Przypomnijmy, w zeszły weekend pojawiły się informacje dotyczące nowych obostrzeń. Według nieoficjalnych doniesień mają trwać prace nad planem poświątecznego lockdownu w razie rosnącego zagrożenia ze strony wariantu Omikron. Noworoczne zamknięcie w UK miałoby trwać przez dwa tygodnie i mieć charakter "circuit breakera". Więcej na ten temat pisaliśmy w artykule: "Jeśli lockdown, to po świętach – trwają pracę nad planem dwutygodniowego "circuit breakerem".

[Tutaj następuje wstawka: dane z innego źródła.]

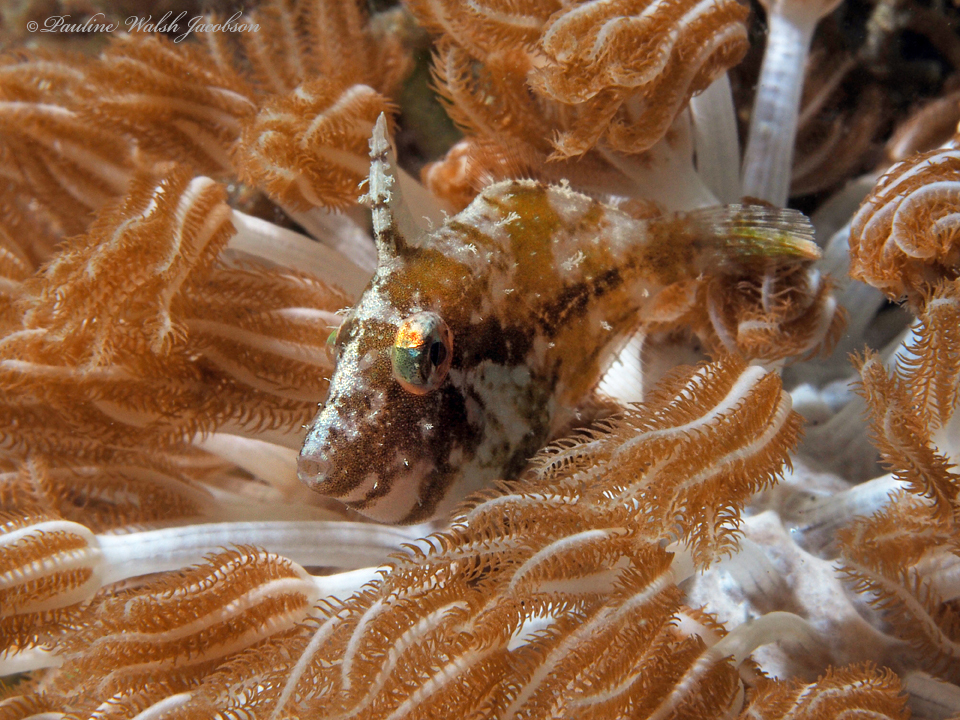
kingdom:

Od nowych zasad miałyby obowiązywać pewne wyjątki – jakie?
Dodajmy również, pierwsze informacje o tzw. planie C pojawiły się jeszcze w październiku. Mógłby on objąć przede wszystkim zakaz mieszania się różnych gospodarstw domowych, czyli ograniczenie możliwości spotykania się z osobami, z którymi się nie mieszka. Więcej na ten temat pisaliśmy w artykule: "Zimowy „Plan C” ws. lockdownu. Jak może wyglądać najgorszy scenariusz?". Dodajmy, że zaledwie dwa tygodnie temu "Daily Mail" podawało, że rząd pracuje nad planem dalszych ograniczeń w razie pogorszającej się sytuacji epidemiologicznej. Plan C w swoich założeniach miał być wprowadzany bliżej Nowego Roku, co pokrywa się z obecnymi doniesieniami.